Um criminalista foi condenado a indenizar o ministro do Supremo Tribunal Federal (STF) Alexandre de Moraes em R$ 50 mil por danos morais. A decisão judicial ocorreu após o advogado, durante sessão do Tribunal do Júri, chamar o magistrado de “advogado do PCC” e associá-lo a práticas ilegais no exercício de funções públicas.
O episódio, registrado em ata e em mídias juntadas ao processo, gerou repercussão no meio jurídico e levou à ação por ofensas proferidas em ambiente público.
Contexto do julgamento e declarações ofensivas
O episódio ocorreu durante julgamento no Tribunal do Júri, onde o advogado defendia policiais acusados de matar suspeitos de roubo. Na ocasião, o criminalista afirmou que Moraes seria “advogado do PCC” e associou o ministro a práticas ilegais no exercício de funções públicas.
Falas registradas oficialmente
As declarações foram proferidas em ambiente público e sem relação com o objeto do julgamento, conforme destacou o próprio magistrado em sua argumentação. O advogado também fez outras declarações durante a sessão, incluindo:
- “Não tenho medo dele (se referindo ao ministro), nem de ninguém.”
- “Se eu quiser falar de quem quer que seja, quem não gostou me processe.”
- “Estão censurando esse país.”
Essas falas, registradas oficialmente, compuseram a base da ação movida pelo ministro do STF. A gravidade do contexto, uma sessão pública do Tribunal do Júri diante de jurados e demais operadores do Direito, foi considerada fundamental na análise do caso.
Decisão judicial em primeira instância
Em primeira instância, o juízo fixou indenização de R$ 50 mil por danos morais. O ministro Alexandre de Moraes afirmou que as declarações extrapolaram a atuação técnica e tiveram caráter pessoal e difamatório.
Fundamentação da sentença
Na sentença, a juíza Cynthia Torres Cristofaro, da 23ª Vara Criminal de São Paulo, entendeu que:
- A amplitude da defesa não autoriza a prática de crimes
- Não afasta o dever de o advogado atuar com lealdade e boa-fé na discussão da causa
Essa fundamentação reforçou que o exercício da advocacia, embora amplo, possui limites éticos e legais que devem ser respeitados. A decisão inicial estabeleceu, portanto, um precedente sobre a responsabilidade profissional em audiências públicas.
Análise do relator e decisão colegiada
O relator do caso concluiu que o dano moral, na hipótese, é presumido e independe de demonstração específica de prejuízo. Ele entendeu que a indenização fixada se mostrava adequada tanto à gravidade da imputação quanto ao ambiente institucional em que ela foi feita, além de cumprir função pedagógica.
Caráter difamatório e manutenção da sentença
O relator destacou que as declarações tiveram caráter pessoal e difamatório, extrapolando a atuação técnica permitida ao advogado. O colegiado manteve integralmente a sentença, confirmando a condenação ao pagamento dos R$ 50 mil.

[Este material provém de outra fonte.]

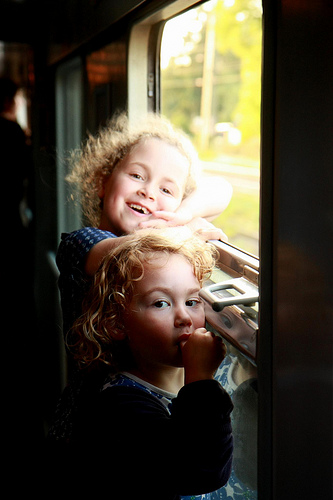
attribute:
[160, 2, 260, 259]
glass — transparent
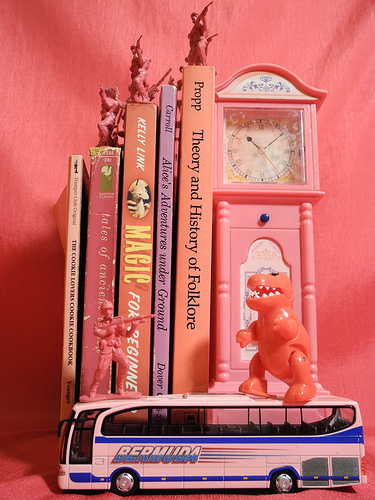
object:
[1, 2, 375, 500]
background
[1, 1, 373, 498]
pink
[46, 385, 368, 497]
tour bus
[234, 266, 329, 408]
tyrannosaurus rex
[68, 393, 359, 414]
roof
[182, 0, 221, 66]
toy soldier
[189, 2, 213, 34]
gun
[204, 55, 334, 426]
grandfather clock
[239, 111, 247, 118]
scratch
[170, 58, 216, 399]
book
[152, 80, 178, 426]
book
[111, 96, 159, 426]
book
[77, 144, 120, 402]
book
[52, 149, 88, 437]
book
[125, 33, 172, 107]
toy soldier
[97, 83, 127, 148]
toy soldier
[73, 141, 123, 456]
cover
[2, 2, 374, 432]
wall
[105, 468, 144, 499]
wheel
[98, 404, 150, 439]
window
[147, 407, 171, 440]
window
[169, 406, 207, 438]
window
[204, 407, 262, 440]
window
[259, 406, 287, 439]
window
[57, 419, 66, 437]
rear view mirror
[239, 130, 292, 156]
hands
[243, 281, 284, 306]
teeth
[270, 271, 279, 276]
eye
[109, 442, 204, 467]
writing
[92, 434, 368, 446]
line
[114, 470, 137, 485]
part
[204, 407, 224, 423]
part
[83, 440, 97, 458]
part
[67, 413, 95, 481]
door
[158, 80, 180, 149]
part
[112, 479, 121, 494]
edge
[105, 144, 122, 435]
side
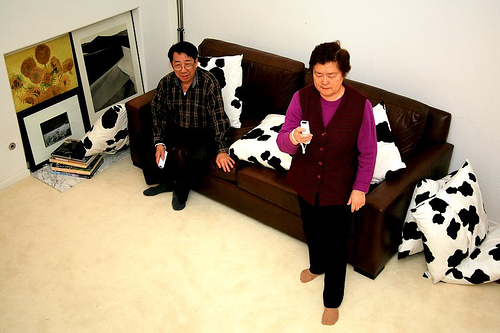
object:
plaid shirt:
[151, 66, 230, 152]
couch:
[124, 37, 452, 281]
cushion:
[236, 163, 301, 217]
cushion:
[205, 122, 248, 181]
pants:
[295, 193, 355, 308]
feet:
[321, 306, 338, 325]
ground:
[0, 217, 234, 333]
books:
[49, 138, 104, 180]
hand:
[290, 126, 313, 143]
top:
[275, 83, 376, 207]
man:
[275, 42, 374, 327]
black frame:
[3, 10, 133, 173]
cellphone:
[300, 120, 311, 144]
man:
[143, 41, 236, 210]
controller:
[158, 151, 168, 169]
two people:
[143, 41, 378, 325]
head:
[308, 40, 351, 96]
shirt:
[287, 84, 368, 205]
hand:
[347, 189, 366, 213]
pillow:
[366, 100, 406, 189]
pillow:
[196, 54, 242, 129]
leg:
[321, 210, 354, 325]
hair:
[308, 40, 351, 77]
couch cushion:
[304, 69, 428, 161]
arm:
[346, 98, 378, 213]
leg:
[299, 197, 327, 283]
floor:
[0, 160, 500, 333]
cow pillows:
[422, 225, 499, 286]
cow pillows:
[397, 170, 459, 260]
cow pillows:
[409, 159, 488, 284]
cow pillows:
[71, 103, 131, 159]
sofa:
[126, 38, 455, 280]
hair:
[168, 41, 199, 63]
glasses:
[173, 62, 196, 70]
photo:
[39, 111, 72, 148]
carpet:
[0, 143, 500, 333]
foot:
[300, 266, 320, 283]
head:
[168, 41, 197, 82]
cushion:
[228, 113, 292, 170]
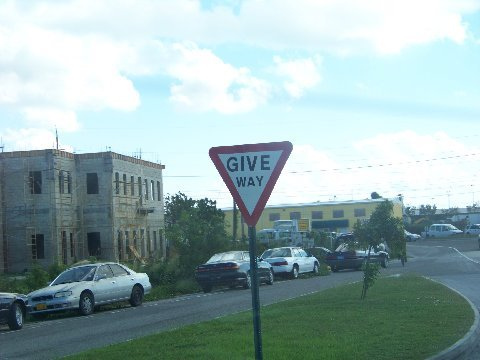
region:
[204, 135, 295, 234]
red white and black sign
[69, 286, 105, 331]
black tire and silver hubcap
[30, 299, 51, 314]
yellow license plate on car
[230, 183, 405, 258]
a large yellow building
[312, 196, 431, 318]
a small green tree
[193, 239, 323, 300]
black and white cars parked on road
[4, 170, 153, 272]
scaffold on side of building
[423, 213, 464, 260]
white van parked on road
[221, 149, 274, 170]
black letters that spell give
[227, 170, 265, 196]
black letters that spell way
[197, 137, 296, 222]
Give way on a sign.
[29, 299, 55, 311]
License plate on a car.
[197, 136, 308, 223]
Sign is a triangle.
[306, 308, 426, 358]
The grass is green.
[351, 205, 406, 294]
Tree in the grass.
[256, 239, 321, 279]
The car is white.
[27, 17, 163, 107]
Clouds in the sky.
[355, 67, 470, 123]
The sky is blue.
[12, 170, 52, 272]
Staircase on the side of the building.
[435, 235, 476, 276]
White line on the road.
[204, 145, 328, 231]
red and white triangular sign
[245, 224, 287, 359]
green metal sign post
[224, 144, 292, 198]
give way spelled out in black letters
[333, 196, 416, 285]
green tree in middle of road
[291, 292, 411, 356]
green grass in center median of road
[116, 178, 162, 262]
yellow metal scaffolding on side of building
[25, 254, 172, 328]
silver four door car on left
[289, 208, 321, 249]
yellow sign with black lettering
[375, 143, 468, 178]
wires in the sky over the roadway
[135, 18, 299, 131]
white fluffy clouds in blue sky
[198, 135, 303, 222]
The sign is triangular.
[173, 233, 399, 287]
Cars parked on the road.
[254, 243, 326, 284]
The car is white.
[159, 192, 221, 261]
The tree is green.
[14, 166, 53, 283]
Staircase on the side of the building.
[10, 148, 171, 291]
The building is brick.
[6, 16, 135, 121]
Clouds in the sky.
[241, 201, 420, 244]
The building is yellow.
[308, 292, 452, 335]
The grass is green.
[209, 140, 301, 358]
a sign in the grass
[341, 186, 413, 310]
a small tree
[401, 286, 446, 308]
flowers on the grass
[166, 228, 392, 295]
cars parked on side of road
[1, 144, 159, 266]
an old brick building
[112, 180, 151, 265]
scaffolding for the building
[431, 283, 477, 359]
the curb for the island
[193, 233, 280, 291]
a blue parked car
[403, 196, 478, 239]
cars in the parking lot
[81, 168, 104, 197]
A hole without a window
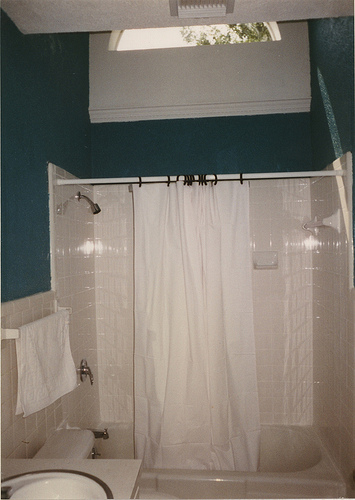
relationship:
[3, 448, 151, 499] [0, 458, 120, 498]
counter with sink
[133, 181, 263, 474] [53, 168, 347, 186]
shower curtain on rod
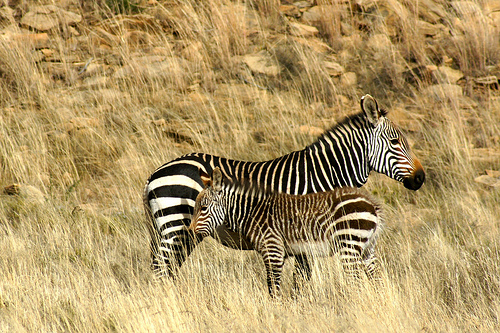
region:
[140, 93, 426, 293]
Two zebras in a field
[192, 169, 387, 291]
Young zebra beside adult zebra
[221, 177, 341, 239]
Brown part of zebra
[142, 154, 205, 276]
Black and white stripes on zebra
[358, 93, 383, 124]
Two small zebra's ears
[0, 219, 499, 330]
Brown long grass in field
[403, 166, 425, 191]
Black mouth of zebra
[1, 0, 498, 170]
Rocks in a field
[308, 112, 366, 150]
White and black mane of zebra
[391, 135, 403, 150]
One eye of zebra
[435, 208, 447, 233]
part of the grass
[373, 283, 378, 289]
tip of the grass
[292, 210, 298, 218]
part of a zebra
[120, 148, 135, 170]
part of a rock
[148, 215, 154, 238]
tail of a zebra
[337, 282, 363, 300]
part of a plantation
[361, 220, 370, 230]
back of a zebra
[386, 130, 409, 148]
eye of a zebra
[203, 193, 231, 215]
head of a zebra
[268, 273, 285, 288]
leg of a zebra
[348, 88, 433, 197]
head of the zebra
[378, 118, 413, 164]
eye of the zebra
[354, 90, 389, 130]
ear of the zebra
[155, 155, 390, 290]
baby zebra next to adult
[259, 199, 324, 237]
stripes on the zebra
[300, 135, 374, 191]
black and white animal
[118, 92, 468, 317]
two zebras next to each other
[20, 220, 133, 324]
white grass next to zebras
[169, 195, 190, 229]
shadow on the zebra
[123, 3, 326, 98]
grass in the background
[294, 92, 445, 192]
a black and white zebra head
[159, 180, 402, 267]
a baby zebra with the mother zebra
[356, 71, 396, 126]
a zebra big ear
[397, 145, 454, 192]
the nose of a zebra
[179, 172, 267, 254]
the head of a baby zebra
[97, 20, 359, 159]
a lot of brown tall grass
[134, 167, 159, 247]
tail of a zebra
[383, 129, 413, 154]
a xebra black eye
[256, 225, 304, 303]
baby zebra front leg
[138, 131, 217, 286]
a zebra hind leg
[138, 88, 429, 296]
adult zebra with young zebra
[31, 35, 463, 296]
tall beige grasses curving to side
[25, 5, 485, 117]
gray and tan rocks across slope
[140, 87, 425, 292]
zebras facing opposite directions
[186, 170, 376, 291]
tall blades of grass in front of young zebra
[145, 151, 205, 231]
bold and thick black and white stripes over rump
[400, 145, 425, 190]
rusty-brown marking on top of nose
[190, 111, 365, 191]
vertical stripes along neck and body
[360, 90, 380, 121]
oval ear with black center bordered in white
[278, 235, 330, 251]
rectagular patch of white in young zebra's underbelly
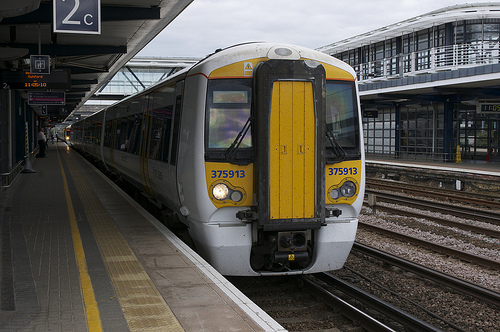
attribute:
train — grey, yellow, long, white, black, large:
[61, 37, 369, 289]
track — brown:
[282, 201, 499, 327]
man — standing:
[35, 123, 49, 157]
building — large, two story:
[351, 2, 499, 162]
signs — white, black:
[51, 2, 104, 37]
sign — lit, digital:
[17, 71, 49, 90]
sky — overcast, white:
[191, 3, 373, 39]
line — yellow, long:
[50, 142, 107, 332]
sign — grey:
[27, 53, 55, 75]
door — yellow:
[265, 77, 321, 222]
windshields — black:
[208, 79, 358, 161]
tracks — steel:
[359, 207, 496, 328]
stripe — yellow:
[66, 147, 184, 331]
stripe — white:
[163, 240, 296, 331]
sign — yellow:
[243, 60, 255, 71]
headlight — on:
[211, 182, 244, 205]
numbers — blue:
[210, 165, 249, 180]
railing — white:
[366, 41, 495, 74]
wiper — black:
[226, 119, 254, 158]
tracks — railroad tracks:
[367, 178, 483, 327]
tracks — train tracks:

Dessa forma, a decisão reforçou a necessidade de respeito às instituições e aos agentes públicos durante atuações forenses. A manutenção da pena demonstra alinhamento entre as instâncias sobre a gravidade das ofensas.
Histórico anterior do advogado
Em 2023, o mesmo criminalista foi condenado à pena de três anos de prestação de serviços à comunidade por comentários homofóbicos feitos em plenário. Naquele caso, ele afirmou ser fã de Vladimir Putin e disse que na Rússia “não tem passeata gay”.
Padrão de declarações controversas
O advogado acrescentou: “Vai ser gay lá na Rússia para ver o que acontece”. Esse histórico judicial anterior mostra um padrão de declarações controversas proferidas em ambientes forenses.
As condenações sucessivas evidenciam que o Poder Judiciário tem aplicado sanções a condutas que ultrapassam os limites da liberdade de expressão no exercício profissional. Além disso, os casos reforçam a importância da ética e do respeito nas relações processuais.
Impacto institucional e limites da advocacia
A decisão de indenizar Alexandre de Moraes por ofensas proferidas durante júri estabelece um marco sobre os limites da atuação advocatícia. O caso demonstra que declarações difamatórias contra autoridades, mesmo em contexto judicial, podem gerar responsabilidade civil.
Função pedagógica e debate sobre liberdade de expressão
A função pedagógica da indenização, conforme destacado pelo relator, busca coibir comportamentos semelhantes no futuro. Por outro lado, o episódio reacende o debate sobre liberdade de expressão versus responsabilidade profissional nos tribunais.
A manutenção da sentença pelo colegiado reforça que o ambiente jurídico exige postura respeitosa mesmo em situações de confronto argumentativo. Dessa forma, a decisão serve como alerta sobre as consequências de ultrapassar os limites éticos da advocacia.